• **Document passage**:
Questioning strategies: current trends in research and best practice

First posted on Tales From the Reach on 09 January 2020

We ask questions all the time in lessons; from knowledge retrieval to checking learning and whether pupils understand instructions. In fact, researchers have estimated that teachers ask up to 400 questions each day; this means many of us ask around 70,000 a year and possibly 3 million throughout our careers. Therefore, it can be argued that questioning is one of the most important strategies a teacher has to help pupils learn. Nonetheless, despite lots of advice and debate about questioning, it is clear that some questioning strategies are more impactful than others. This blog, as part of The Reach Free School’s focus on questioning, identifies some of the most consistent research findings and suggests we should reflect on them.

Open versus closed

The biggest debate seems to centre on whether we should ask closed and concise questions, which are often used to ascertain pupils’ knowledge of facts and figures, or open questions, which allow more elaborate and wide ranging answers. However, there seems to be a time and a place for both of these types. To suggest one type is better than another is a false dichotomy (unless used in a particular context), see the columns below.

Closed Open
  • Closed questions can be built into retrieval practice for core knowledge (Brown, Peter C., Henry L. Roediger, III, and Mark A. McDaniel).
  • These questions really are crucial to identifying formative progress (Quigley, 2012).
  • Lower-attaining students benefit from closed questions, allowing them greater accuracy of response which in turn breeds encouragement (Woolfolk, 2008).
  • Samson et al. (1987) found that higher-cognitive questioning strategies have a positive effect on learning.
  • Open or divergent questions encourage greater expansion in answers and promote better classroom dialogue (Tofade, Elsner and Haines, 2013).
  • Open questioning promotes ‘higher order thinking skills’ and can be mapped against Bloom’s taxonomy (Wragg,1993; Anderson, 2001).

Thinking time

One clear area of consensus is on thinking time and many INSETs currently involve trainers referencing ‘pose, pause, pone, bounce‘, ‘cold calling‘ and ‘think-pair-share‘ amongst other strategies. There is good reason for this, as:

  • Brooks and Brooks (2001) found that a rapid-fire questioning approach fails to provide teachers with accurate information about pupil understanding;
  • typically, the time between asking a question and a pupil’s response is about one second (ibid);
  • Cohen et al. (2004) recommend wait times of at least three to five seconds for closed questions and up to 15 seconds for open-ended questions;
  • Cotton (2001) suggests encouraging pupils to think through a situation, scenario or problem before giving them the solution.

• **Excerpted data**:
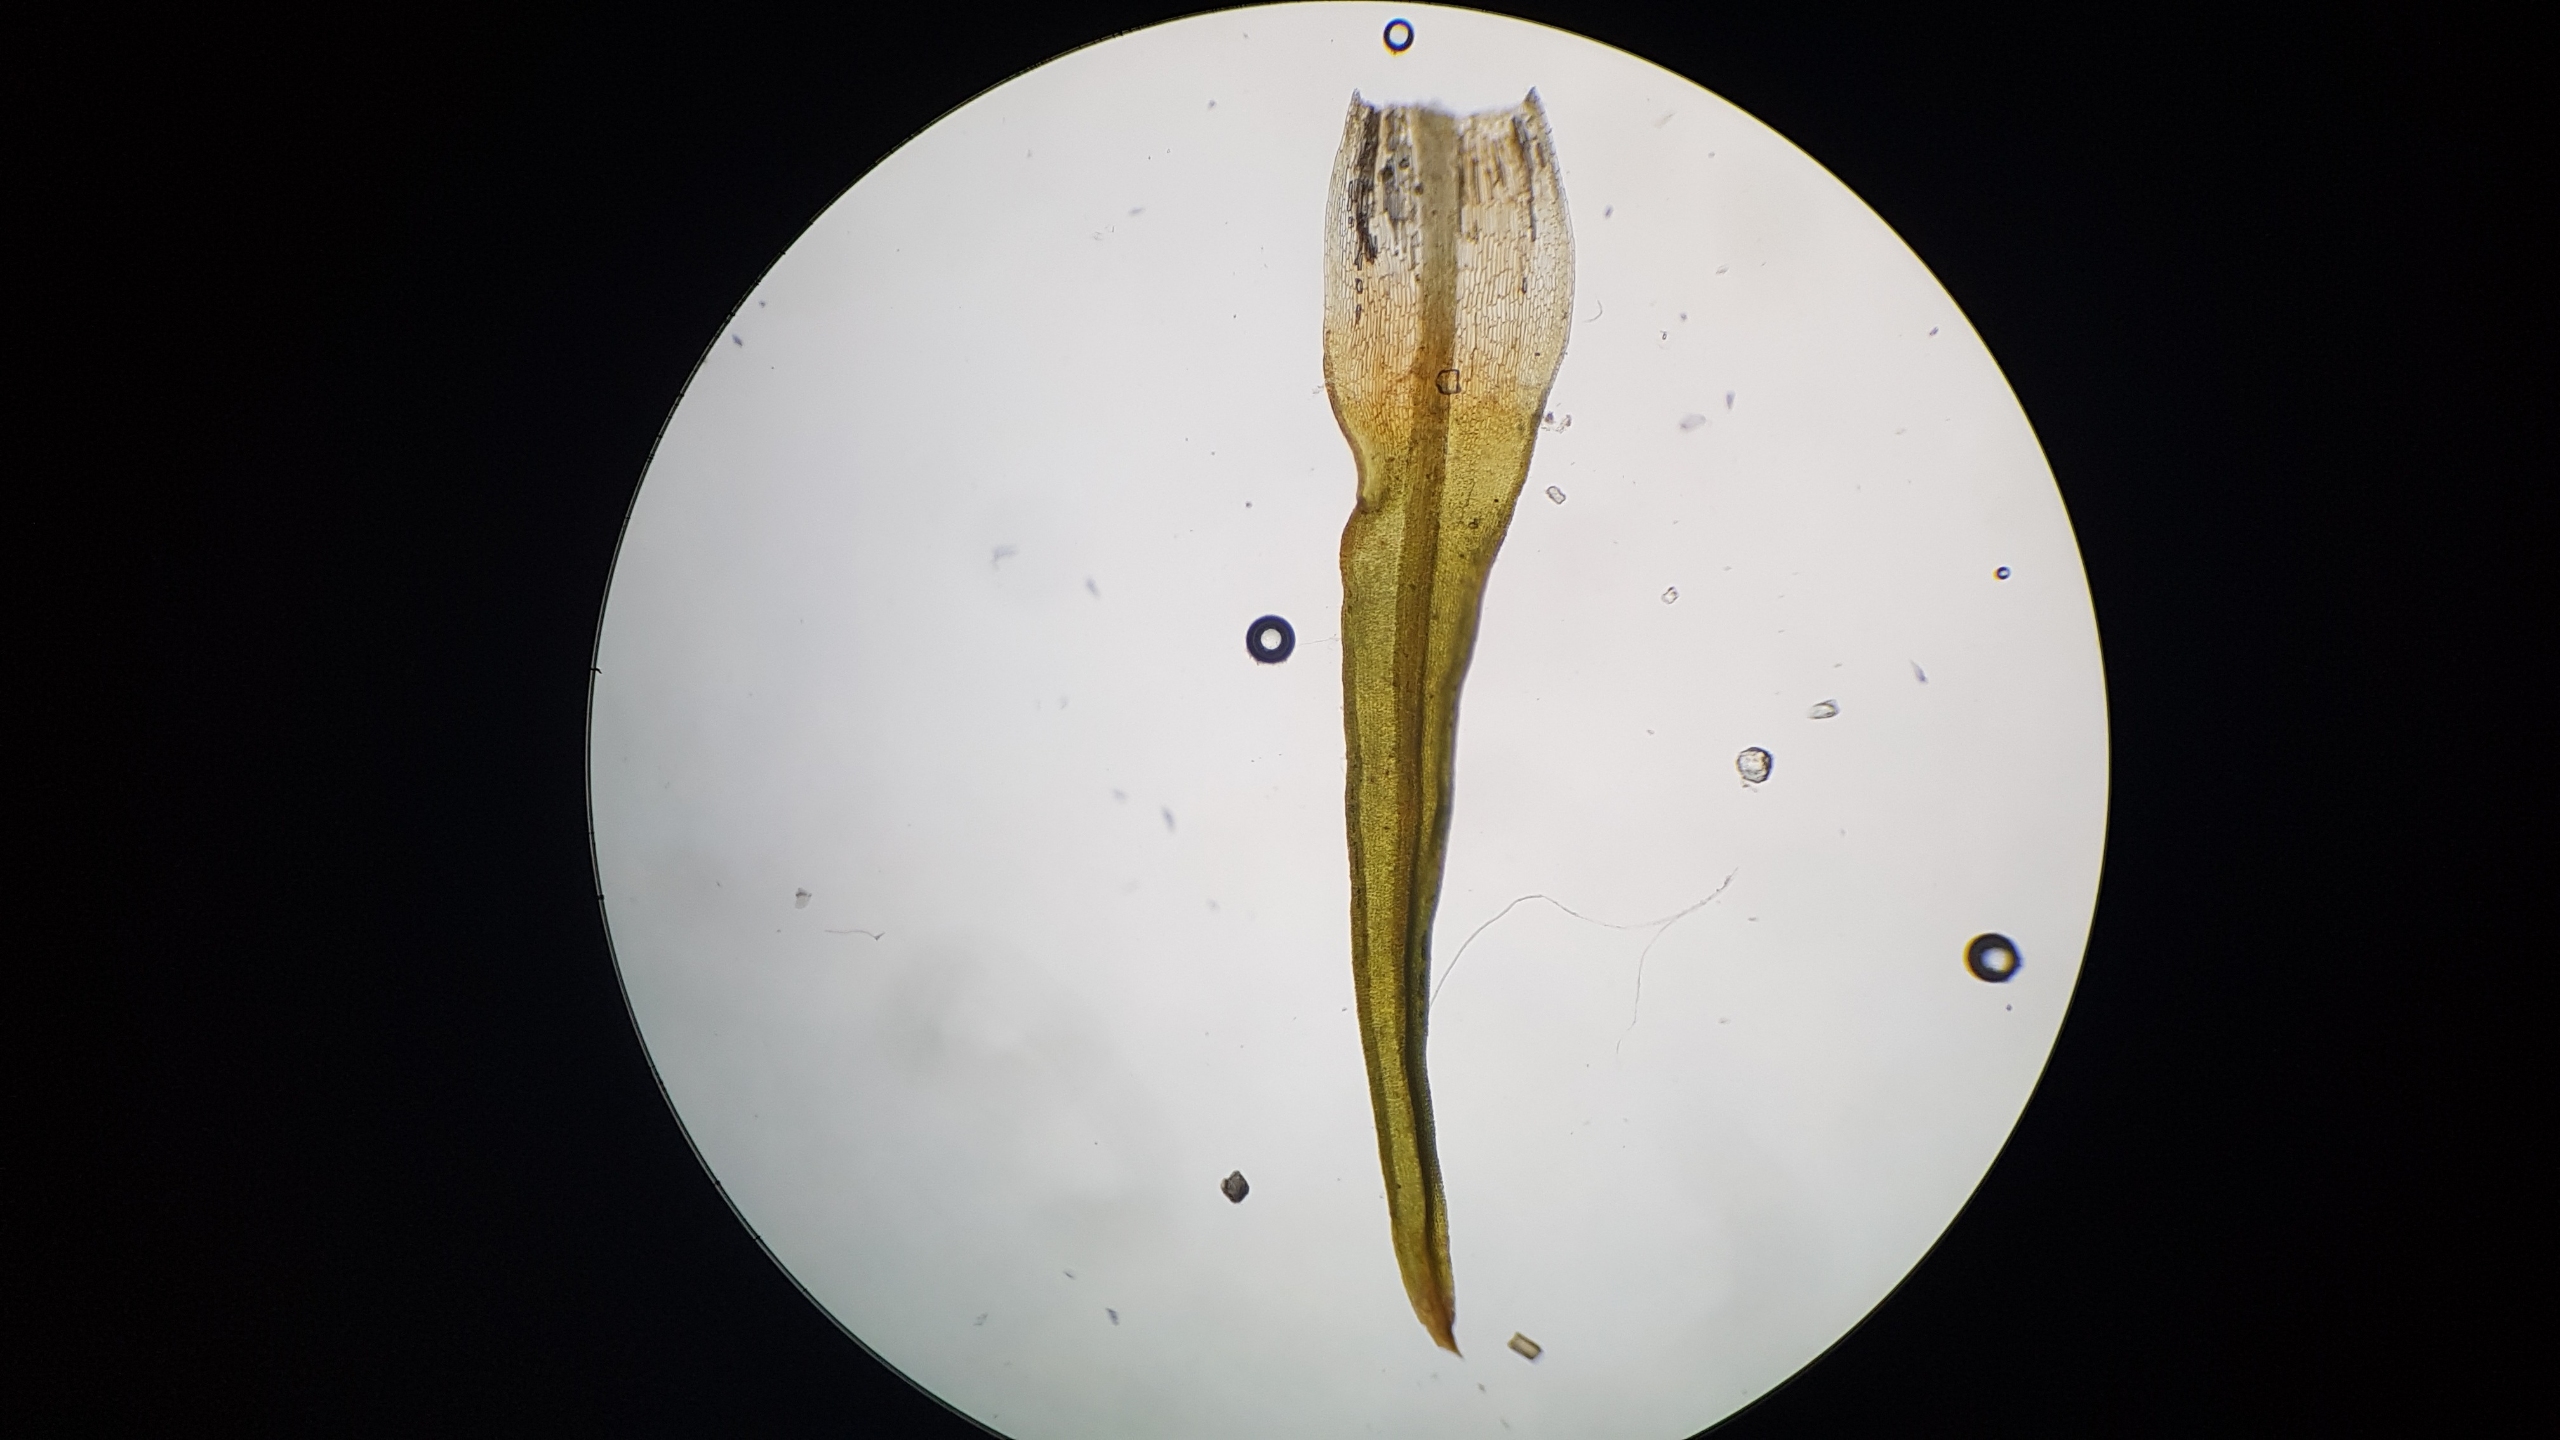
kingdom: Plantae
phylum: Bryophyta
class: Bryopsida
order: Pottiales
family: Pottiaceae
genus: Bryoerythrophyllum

• **Exercise instructions**:
(1) List the strategies that the blog post on questioning strategies says trainers reference in quotation marks in its section on thinking time.
(2) From the blog post on questioning strategies, extract the part that opens with the words containing "One clear area" and closes with "them the solution.".

• **Expected responses**:
(1)
- pose, pause, pone, bounce
- cold calling
- think-pair-share

(2)
One clear area of consensus is on thinking time and many INSETs currently involve trainers referencing ‘pose, pause, pone, bounce‘, ‘cold calling‘ and ‘think-pair-share‘ amongst other strategies. There is good reason for this, as:

  • Brooks and Brooks (2001) found that a rapid-fire questioning approach fails to provide teachers with accurate information about pupil understanding;
  • typically, the time between asking a question and a pupil’s response is about one second (ibid);
  • Cohen et al. (2004) recommend wait times of at least three to five seconds for closed questions and up to 15 seconds for open-ended questions;
  • Cotton (2001) suggests encouraging pupils to think through a situation, scenario or problem before giving them the solution.